#### Work item:
Nothing in the records below may change; print them all exactly.

#### Data listing:
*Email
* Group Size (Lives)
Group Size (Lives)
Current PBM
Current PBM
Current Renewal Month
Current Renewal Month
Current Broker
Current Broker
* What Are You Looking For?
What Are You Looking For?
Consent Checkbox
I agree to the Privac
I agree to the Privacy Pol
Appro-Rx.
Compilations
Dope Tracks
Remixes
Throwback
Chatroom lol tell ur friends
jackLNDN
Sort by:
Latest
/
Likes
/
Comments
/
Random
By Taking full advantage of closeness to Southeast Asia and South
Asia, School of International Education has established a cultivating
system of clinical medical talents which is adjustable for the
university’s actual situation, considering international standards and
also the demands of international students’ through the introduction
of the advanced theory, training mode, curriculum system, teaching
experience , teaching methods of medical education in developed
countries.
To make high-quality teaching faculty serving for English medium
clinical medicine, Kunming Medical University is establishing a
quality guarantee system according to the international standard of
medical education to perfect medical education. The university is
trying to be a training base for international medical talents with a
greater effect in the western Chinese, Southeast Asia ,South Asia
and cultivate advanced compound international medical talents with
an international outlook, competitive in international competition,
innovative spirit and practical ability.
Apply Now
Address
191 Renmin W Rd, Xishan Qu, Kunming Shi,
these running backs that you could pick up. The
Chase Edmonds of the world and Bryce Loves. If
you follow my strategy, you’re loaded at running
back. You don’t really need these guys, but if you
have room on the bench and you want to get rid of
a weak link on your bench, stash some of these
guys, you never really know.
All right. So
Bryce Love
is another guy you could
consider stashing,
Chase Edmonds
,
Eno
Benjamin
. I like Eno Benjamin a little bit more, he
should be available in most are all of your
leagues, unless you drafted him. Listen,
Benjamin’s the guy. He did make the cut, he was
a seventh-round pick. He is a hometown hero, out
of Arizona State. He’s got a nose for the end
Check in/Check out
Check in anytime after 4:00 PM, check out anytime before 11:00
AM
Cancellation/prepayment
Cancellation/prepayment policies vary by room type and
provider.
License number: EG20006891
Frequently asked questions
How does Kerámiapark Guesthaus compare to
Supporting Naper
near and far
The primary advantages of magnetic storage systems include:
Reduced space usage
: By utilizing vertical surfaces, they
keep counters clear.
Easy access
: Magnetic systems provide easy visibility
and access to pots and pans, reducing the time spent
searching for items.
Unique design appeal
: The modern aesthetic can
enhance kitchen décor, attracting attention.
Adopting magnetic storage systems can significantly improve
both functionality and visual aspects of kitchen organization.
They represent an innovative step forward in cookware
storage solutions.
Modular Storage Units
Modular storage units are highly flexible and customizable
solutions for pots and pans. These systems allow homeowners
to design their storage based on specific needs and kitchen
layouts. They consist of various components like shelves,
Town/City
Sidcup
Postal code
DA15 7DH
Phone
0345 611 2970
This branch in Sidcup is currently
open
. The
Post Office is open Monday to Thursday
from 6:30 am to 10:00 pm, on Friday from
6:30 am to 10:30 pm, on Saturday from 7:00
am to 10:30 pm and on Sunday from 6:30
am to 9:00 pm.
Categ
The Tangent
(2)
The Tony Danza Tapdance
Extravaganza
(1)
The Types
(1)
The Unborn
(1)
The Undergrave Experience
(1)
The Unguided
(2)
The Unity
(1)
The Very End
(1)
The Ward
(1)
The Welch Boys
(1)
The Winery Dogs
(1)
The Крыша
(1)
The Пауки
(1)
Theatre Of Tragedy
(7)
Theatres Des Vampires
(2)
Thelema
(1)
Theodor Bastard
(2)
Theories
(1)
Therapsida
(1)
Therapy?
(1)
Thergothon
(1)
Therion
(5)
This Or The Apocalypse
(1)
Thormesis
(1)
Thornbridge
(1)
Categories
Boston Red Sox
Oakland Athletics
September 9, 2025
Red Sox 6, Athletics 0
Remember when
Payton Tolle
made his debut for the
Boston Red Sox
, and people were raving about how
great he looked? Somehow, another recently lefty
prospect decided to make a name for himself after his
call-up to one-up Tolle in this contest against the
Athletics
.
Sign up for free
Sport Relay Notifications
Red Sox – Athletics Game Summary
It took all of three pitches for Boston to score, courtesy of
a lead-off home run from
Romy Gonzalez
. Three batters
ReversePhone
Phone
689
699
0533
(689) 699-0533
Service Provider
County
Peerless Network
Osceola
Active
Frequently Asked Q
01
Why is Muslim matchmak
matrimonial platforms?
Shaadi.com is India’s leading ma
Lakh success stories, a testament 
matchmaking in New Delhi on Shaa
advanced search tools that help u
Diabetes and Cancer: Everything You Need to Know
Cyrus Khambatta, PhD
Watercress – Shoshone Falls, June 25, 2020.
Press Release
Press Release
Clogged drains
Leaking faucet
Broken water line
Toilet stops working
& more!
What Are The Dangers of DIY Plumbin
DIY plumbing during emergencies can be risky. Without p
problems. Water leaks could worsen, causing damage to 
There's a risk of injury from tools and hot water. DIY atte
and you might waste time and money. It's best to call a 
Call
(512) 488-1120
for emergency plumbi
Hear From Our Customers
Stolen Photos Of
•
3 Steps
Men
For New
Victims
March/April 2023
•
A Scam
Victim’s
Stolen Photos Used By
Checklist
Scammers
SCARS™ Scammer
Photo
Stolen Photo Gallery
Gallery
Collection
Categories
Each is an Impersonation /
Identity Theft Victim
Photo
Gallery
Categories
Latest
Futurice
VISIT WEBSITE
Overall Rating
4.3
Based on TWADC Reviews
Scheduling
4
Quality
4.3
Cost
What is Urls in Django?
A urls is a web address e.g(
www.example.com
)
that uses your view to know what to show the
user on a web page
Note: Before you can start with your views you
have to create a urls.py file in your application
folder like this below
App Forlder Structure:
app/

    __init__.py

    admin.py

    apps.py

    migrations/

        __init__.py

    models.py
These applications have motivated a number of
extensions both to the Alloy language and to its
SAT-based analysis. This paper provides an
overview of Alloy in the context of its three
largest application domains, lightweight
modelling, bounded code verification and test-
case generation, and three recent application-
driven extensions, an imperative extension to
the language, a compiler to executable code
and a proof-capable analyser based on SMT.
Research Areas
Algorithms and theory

#### Solved exercise:
*Email
* Group Size (Lives)
Group Size (Lives)
Current PBM
Current PBM
Current Renewal Month
Current Renewal Month
Current Broker
Current Broker
* What Are You Looking For?
What Are You Looking For?
Consent Checkbox
I agree to the Privac
I agree to the Privacy Pol
Appro-Rx.
Compilations
Dope Tracks
Remixes
Throwback
Chatroom lol tell ur friends
jackLNDN
Sort by:
Latest
/
Likes
/
Comments
/
Random
By Taking full advantage of closeness to Southeast Asia and South
Asia, School of International Education has established a cultivating
system of clinical medical talents which is adjustable for the
university’s actual situation, considering international standards and
also the demands of international students’ through the introduction
of the advanced theory, training mode, curriculum system, teaching
experience , teaching methods of medical education in developed
countries.
To make high-quality teaching faculty serving for English medium
clinical medicine, Kunming Medical University is establishing a
quality guarantee system according to the international standard of
medical education to perfect medical education. The university is
trying to be a training base for international medical talents with a
greater effect in the western Chinese, Southeast Asia ,South Asia
and cultivate advanced compound international medical talents with
an international outlook, competitive in international competition,
innovative spirit and practical ability.
Apply Now
Address
191 Renmin W Rd, Xishan Qu, Kunming Shi,
these running backs that you could pick up. The
Chase Edmonds of the world and Bryce Loves. If
you follow my strategy, you’re loaded at running
back. You don’t really need these guys, but if you
have room on the bench and you want to get rid of
a weak link on your bench, stash some of these
guys, you never really know.
All right. So
Bryce Love
is another guy you could
consider stashing,
Chase Edmonds
,
Eno
Benjamin
. I like Eno Benjamin a little bit more, he
should be available in most are all of your
leagues, unless you drafted him. Listen,
Benjamin’s the guy. He did make the cut, he was
a seventh-round pick. He is a hometown hero, out
of Arizona State. He’s got a nose for the end
Check in/Check out
Check in anytime after 4:00 PM, check out anytime before 11:00
AM
Cancellation/prepayment
Cancellation/prepayment policies vary by room type and
provider.
License number: EG20006891
Frequently asked questions
How does Kerámiapark Guesthaus compare to
Supporting Naper
near and far
The primary advantages of magnetic storage systems include:
Reduced space usage
: By utilizing vertical surfaces, they
keep counters clear.
Easy access
: Magnetic systems provide easy visibility
and access to pots and pans, reducing the time spent
searching for items.
Unique design appeal
: The modern aesthetic can
enhance kitchen décor, attracting attention.
Adopting magnetic storage systems can significantly improve
both functionality and visual aspects of kitchen organization.
They represent an innovative step forward in cookware
storage solutions.
Modular Storage Units
Modular storage units are highly flexible and customizable
solutions for pots and pans. These systems allow homeowners
to design their storage based on specific needs and kitchen
layouts. They consist of various components like shelves,
Town/City
Sidcup
Postal code
DA15 7DH
Phone
0345 611 2970
This branch in Sidcup is currently
open
. The
Post Office is open Monday to Thursday
from 6:30 am to 10:00 pm, on Friday from
6:30 am to 10:30 pm, on Saturday from 7:00
am to 10:30 pm and on Sunday from 6:30
am to 9:00 pm.
Categ
The Tangent
(2)
The Tony Danza Tapdance
Extravaganza
(1)
The Types
(1)
The Unborn
(1)
The Undergrave Experience
(1)
The Unguided
(2)
The Unity
(1)
The Very End
(1)
The Ward
(1)
The Welch Boys
(1)
The Winery Dogs
(1)
The Крыша
(1)
The Пауки
(1)
Theatre Of Tragedy
(7)
Theatres Des Vampires
(2)
Thelema
(1)
Theodor Bastard
(2)
Theories
(1)
Therapsida
(1)
Therapy?
(1)
Thergothon
(1)
Therion
(5)
This Or The Apocalypse
(1)
Thormesis
(1)
Thornbridge
(1)
Categories
Boston Red Sox
Oakland Athletics
September 9, 2025
Red Sox 6, Athletics 0
Remember when
Payton Tolle
made his debut for the
Boston Red Sox
, and people were raving about how
great he looked? Somehow, another recently lefty
prospect decided to make a name for himself after his
call-up to one-up Tolle in this contest against the
Athletics
.
Sign up for free
Sport Relay Notifications
Red Sox – Athletics Game Summary
It took all of three pitches for Boston to score, courtesy of
a lead-off home run from
Romy Gonzalez
. Three batters
ReversePhone
Phone
689
699
0533
(689) 699-0533
Service Provider
County
Peerless Network
Osceola
Active
Frequently Asked Q
01
Why is Muslim matchmak
matrimonial platforms?
Shaadi.com is India’s leading ma
Lakh success stories, a testament 
matchmaking in New Delhi on Shaa
advanced search tools that help u
Diabetes and Cancer: Everything You Need to Know
Cyrus Khambatta, PhD
Watercress – Shoshone Falls, June 25, 2020.
Press Release
Press Release
Clogged drains
Leaking faucet
Broken water line
Toilet stops working
& more!
What Are The Dangers of DIY Plumbin
DIY plumbing during emergencies can be risky. Without p
problems. Water leaks could worsen, causing damage to 
There's a risk of injury from tools and hot water. DIY atte
and you might waste time and money. It's best to call a 
Call
(512) 488-1120
for emergency plumbi
Hear From Our Customers
Stolen Photos Of
•
3 Steps
Men
For New
Victims
March/April 2023
•
A Scam
Victim’s
Stolen Photos Used By
Checklist
Scammers
SCARS™ Scammer
Photo
Stolen Photo Gallery
Gallery
Collection
Categories
Each is an Impersonation /
Identity Theft Victim
Photo
Gallery
Categories
Latest
Futurice
VISIT WEBSITE
Overall Rating
4.3
Based on TWADC Reviews
Scheduling
4
Quality
4.3
Cost
What is Urls in Django?
A urls is a web address e.g(
www.example.com
)
that uses your view to know what to show the
user on a web page
Note: Before you can start with your views you
have to create a urls.py file in your application
folder like this below
App Forlder Structure:
app/

    __init__.py

    admin.py

    apps.py

    migrations/

        __init__.py

    models.py
These applications have motivated a number of
extensions both to the Alloy language and to its
SAT-based analysis. This paper provides an
overview of Alloy in the context of its three
largest application domains, lightweight
modelling, bounded code verification and test-
case generation, and three recent application-
driven extensions, an imperative extension to
the language, a compiler to executable code
and a proof-capable analyser based on SMT.
Research Areas
Algorithms and theory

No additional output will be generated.